__Input for this task__
********************

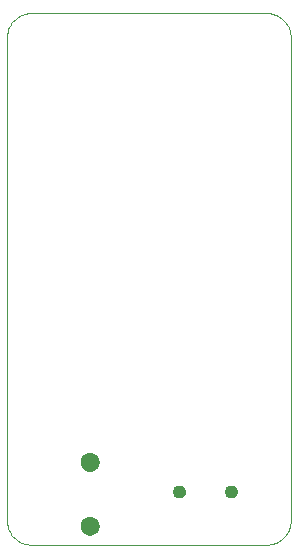
<source format=gbs>
G75*
G70*
%OFA0B0*%
%FSLAX24Y24*%
%IPPOS*%
%LPD*%
%AMOC8*
5,1,8,0,0,1.08239X$1,22.5*
%
%ADD10C,0.0000*%
%ADD11C,0.0631*%
%ADD12C,0.0434*%
D10*
X000944Y000912D02*
X008818Y000912D01*
X008818Y000913D02*
X008872Y000915D01*
X008925Y000920D01*
X008978Y000929D01*
X009030Y000942D01*
X009082Y000958D01*
X009132Y000978D01*
X009180Y001001D01*
X009227Y001028D01*
X009272Y001057D01*
X009315Y001090D01*
X009355Y001125D01*
X009393Y001163D01*
X009428Y001203D01*
X009461Y001246D01*
X009490Y001291D01*
X009517Y001338D01*
X009540Y001386D01*
X009560Y001436D01*
X009576Y001488D01*
X009589Y001540D01*
X009598Y001593D01*
X009603Y001646D01*
X009605Y001700D01*
X009605Y017842D01*
X009603Y017896D01*
X009598Y017949D01*
X009589Y018002D01*
X009576Y018054D01*
X009560Y018106D01*
X009540Y018156D01*
X009517Y018204D01*
X009490Y018251D01*
X009461Y018296D01*
X009428Y018339D01*
X009393Y018379D01*
X009355Y018417D01*
X009315Y018452D01*
X009272Y018485D01*
X009227Y018514D01*
X009180Y018541D01*
X009132Y018564D01*
X009082Y018584D01*
X009030Y018600D01*
X008978Y018613D01*
X008925Y018622D01*
X008872Y018627D01*
X008818Y018629D01*
X000944Y018629D01*
X000890Y018627D01*
X000837Y018622D01*
X000784Y018613D01*
X000732Y018600D01*
X000680Y018584D01*
X000630Y018564D01*
X000582Y018541D01*
X000535Y018514D01*
X000490Y018485D01*
X000447Y018452D01*
X000407Y018417D01*
X000369Y018379D01*
X000334Y018339D01*
X000301Y018296D01*
X000272Y018251D01*
X000245Y018204D01*
X000222Y018156D01*
X000202Y018106D01*
X000186Y018054D01*
X000173Y018002D01*
X000164Y017949D01*
X000159Y017896D01*
X000157Y017842D01*
X000156Y017842D02*
X000156Y001700D01*
X000157Y001700D02*
X000159Y001646D01*
X000164Y001593D01*
X000173Y001540D01*
X000186Y001488D01*
X000202Y001436D01*
X000222Y001386D01*
X000245Y001338D01*
X000272Y001291D01*
X000301Y001246D01*
X000334Y001203D01*
X000369Y001163D01*
X000407Y001125D01*
X000447Y001090D01*
X000490Y001057D01*
X000535Y001028D01*
X000582Y001001D01*
X000630Y000978D01*
X000680Y000958D01*
X000732Y000942D01*
X000784Y000929D01*
X000837Y000920D01*
X000890Y000915D01*
X000944Y000913D01*
X002617Y001542D02*
X002619Y001576D01*
X002625Y001610D01*
X002635Y001643D01*
X002648Y001674D01*
X002666Y001704D01*
X002686Y001732D01*
X002710Y001757D01*
X002736Y001779D01*
X002764Y001797D01*
X002795Y001813D01*
X002827Y001825D01*
X002861Y001833D01*
X002895Y001837D01*
X002929Y001837D01*
X002963Y001833D01*
X002997Y001825D01*
X003029Y001813D01*
X003059Y001797D01*
X003088Y001779D01*
X003114Y001757D01*
X003138Y001732D01*
X003158Y001704D01*
X003176Y001674D01*
X003189Y001643D01*
X003199Y001610D01*
X003205Y001576D01*
X003207Y001542D01*
X003205Y001508D01*
X003199Y001474D01*
X003189Y001441D01*
X003176Y001410D01*
X003158Y001380D01*
X003138Y001352D01*
X003114Y001327D01*
X003088Y001305D01*
X003060Y001287D01*
X003029Y001271D01*
X002997Y001259D01*
X002963Y001251D01*
X002929Y001247D01*
X002895Y001247D01*
X002861Y001251D01*
X002827Y001259D01*
X002795Y001271D01*
X002764Y001287D01*
X002736Y001305D01*
X002710Y001327D01*
X002686Y001352D01*
X002666Y001380D01*
X002648Y001410D01*
X002635Y001441D01*
X002625Y001474D01*
X002619Y001508D01*
X002617Y001542D01*
X002617Y003668D02*
X002619Y003702D01*
X002625Y003736D01*
X002635Y003769D01*
X002648Y003800D01*
X002666Y003830D01*
X002686Y003858D01*
X002710Y003883D01*
X002736Y003905D01*
X002764Y003923D01*
X002795Y003939D01*
X002827Y003951D01*
X002861Y003959D01*
X002895Y003963D01*
X002929Y003963D01*
X002963Y003959D01*
X002997Y003951D01*
X003029Y003939D01*
X003059Y003923D01*
X003088Y003905D01*
X003114Y003883D01*
X003138Y003858D01*
X003158Y003830D01*
X003176Y003800D01*
X003189Y003769D01*
X003199Y003736D01*
X003205Y003702D01*
X003207Y003668D01*
X003205Y003634D01*
X003199Y003600D01*
X003189Y003567D01*
X003176Y003536D01*
X003158Y003506D01*
X003138Y003478D01*
X003114Y003453D01*
X003088Y003431D01*
X003060Y003413D01*
X003029Y003397D01*
X002997Y003385D01*
X002963Y003377D01*
X002929Y003373D01*
X002895Y003373D01*
X002861Y003377D01*
X002827Y003385D01*
X002795Y003397D01*
X002764Y003413D01*
X002736Y003431D01*
X002710Y003453D01*
X002686Y003478D01*
X002666Y003506D01*
X002648Y003536D01*
X002635Y003567D01*
X002625Y003600D01*
X002619Y003634D01*
X002617Y003668D01*
X005688Y002684D02*
X005690Y002711D01*
X005696Y002738D01*
X005705Y002764D01*
X005718Y002788D01*
X005734Y002811D01*
X005753Y002830D01*
X005775Y002847D01*
X005799Y002861D01*
X005824Y002871D01*
X005851Y002878D01*
X005878Y002881D01*
X005906Y002880D01*
X005933Y002875D01*
X005959Y002867D01*
X005983Y002855D01*
X006006Y002839D01*
X006027Y002821D01*
X006044Y002800D01*
X006059Y002776D01*
X006070Y002751D01*
X006078Y002725D01*
X006082Y002698D01*
X006082Y002670D01*
X006078Y002643D01*
X006070Y002617D01*
X006059Y002592D01*
X006044Y002568D01*
X006027Y002547D01*
X006006Y002529D01*
X005984Y002513D01*
X005959Y002501D01*
X005933Y002493D01*
X005906Y002488D01*
X005878Y002487D01*
X005851Y002490D01*
X005824Y002497D01*
X005799Y002507D01*
X005775Y002521D01*
X005753Y002538D01*
X005734Y002557D01*
X005718Y002580D01*
X005705Y002604D01*
X005696Y002630D01*
X005690Y002657D01*
X005688Y002684D01*
X007420Y002684D02*
X007422Y002711D01*
X007428Y002738D01*
X007437Y002764D01*
X007450Y002788D01*
X007466Y002811D01*
X007485Y002830D01*
X007507Y002847D01*
X007531Y002861D01*
X007556Y002871D01*
X007583Y002878D01*
X007610Y002881D01*
X007638Y002880D01*
X007665Y002875D01*
X007691Y002867D01*
X007715Y002855D01*
X007738Y002839D01*
X007759Y002821D01*
X007776Y002800D01*
X007791Y002776D01*
X007802Y002751D01*
X007810Y002725D01*
X007814Y002698D01*
X007814Y002670D01*
X007810Y002643D01*
X007802Y002617D01*
X007791Y002592D01*
X007776Y002568D01*
X007759Y002547D01*
X007738Y002529D01*
X007716Y002513D01*
X007691Y002501D01*
X007665Y002493D01*
X007638Y002488D01*
X007610Y002487D01*
X007583Y002490D01*
X007556Y002497D01*
X007531Y002507D01*
X007507Y002521D01*
X007485Y002538D01*
X007466Y002557D01*
X007450Y002580D01*
X007437Y002604D01*
X007428Y002630D01*
X007422Y002657D01*
X007420Y002684D01*
D11*
X002912Y003668D03*
X002912Y001542D03*
D12*
X005885Y002684D03*
X007617Y002684D03*
M02*

</source>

********************

Within the listing above, extract exactly the lines from the line with "X002963Y003959D01*" to the line with "X007665Y002493D01*", the two named lines included, and no others.

__Result of the task__
X002963Y003959D01*
X002997Y003951D01*
X003029Y003939D01*
X003059Y003923D01*
X003088Y003905D01*
X003114Y003883D01*
X003138Y003858D01*
X003158Y003830D01*
X003176Y003800D01*
X003189Y003769D01*
X003199Y003736D01*
X003205Y003702D01*
X003207Y003668D01*
X003205Y003634D01*
X003199Y003600D01*
X003189Y003567D01*
X003176Y003536D01*
X003158Y003506D01*
X003138Y003478D01*
X003114Y003453D01*
X003088Y003431D01*
X003060Y003413D01*
X003029Y003397D01*
X002997Y003385D01*
X002963Y003377D01*
X002929Y003373D01*
X002895Y003373D01*
X002861Y003377D01*
X002827Y003385D01*
X002795Y003397D01*
X002764Y003413D01*
X002736Y003431D01*
X002710Y003453D01*
X002686Y003478D01*
X002666Y003506D01*
X002648Y003536D01*
X002635Y003567D01*
X002625Y003600D01*
X002619Y003634D01*
X002617Y003668D01*
X005688Y002684D02*
X005690Y002711D01*
X005696Y002738D01*
X005705Y002764D01*
X005718Y002788D01*
X005734Y002811D01*
X005753Y002830D01*
X005775Y002847D01*
X005799Y002861D01*
X005824Y002871D01*
X005851Y002878D01*
X005878Y002881D01*
X005906Y002880D01*
X005933Y002875D01*
X005959Y002867D01*
X005983Y002855D01*
X006006Y002839D01*
X006027Y002821D01*
X006044Y002800D01*
X006059Y002776D01*
X006070Y002751D01*
X006078Y002725D01*
X006082Y002698D01*
X006082Y002670D01*
X006078Y002643D01*
X006070Y002617D01*
X006059Y002592D01*
X006044Y002568D01*
X006027Y002547D01*
X006006Y002529D01*
X005984Y002513D01*
X005959Y002501D01*
X005933Y002493D01*
X005906Y002488D01*
X005878Y002487D01*
X005851Y002490D01*
X005824Y002497D01*
X005799Y002507D01*
X005775Y002521D01*
X005753Y002538D01*
X005734Y002557D01*
X005718Y002580D01*
X005705Y002604D01*
X005696Y002630D01*
X005690Y002657D01*
X005688Y002684D01*
X007420Y002684D02*
X007422Y002711D01*
X007428Y002738D01*
X007437Y002764D01*
X007450Y002788D01*
X007466Y002811D01*
X007485Y002830D01*
X007507Y002847D01*
X007531Y002861D01*
X007556Y002871D01*
X007583Y002878D01*
X007610Y002881D01*
X007638Y002880D01*
X007665Y002875D01*
X007691Y002867D01*
X007715Y002855D01*
X007738Y002839D01*
X007759Y002821D01*
X007776Y002800D01*
X007791Y002776D01*
X007802Y002751D01*
X007810Y002725D01*
X007814Y002698D01*
X007814Y002670D01*
X007810Y002643D01*
X007802Y002617D01*
X007791Y002592D01*
X007776Y002568D01*
X007759Y002547D01*
X007738Y002529D01*
X007716Y002513D01*
X007691Y002501D01*
X007665Y002493D01*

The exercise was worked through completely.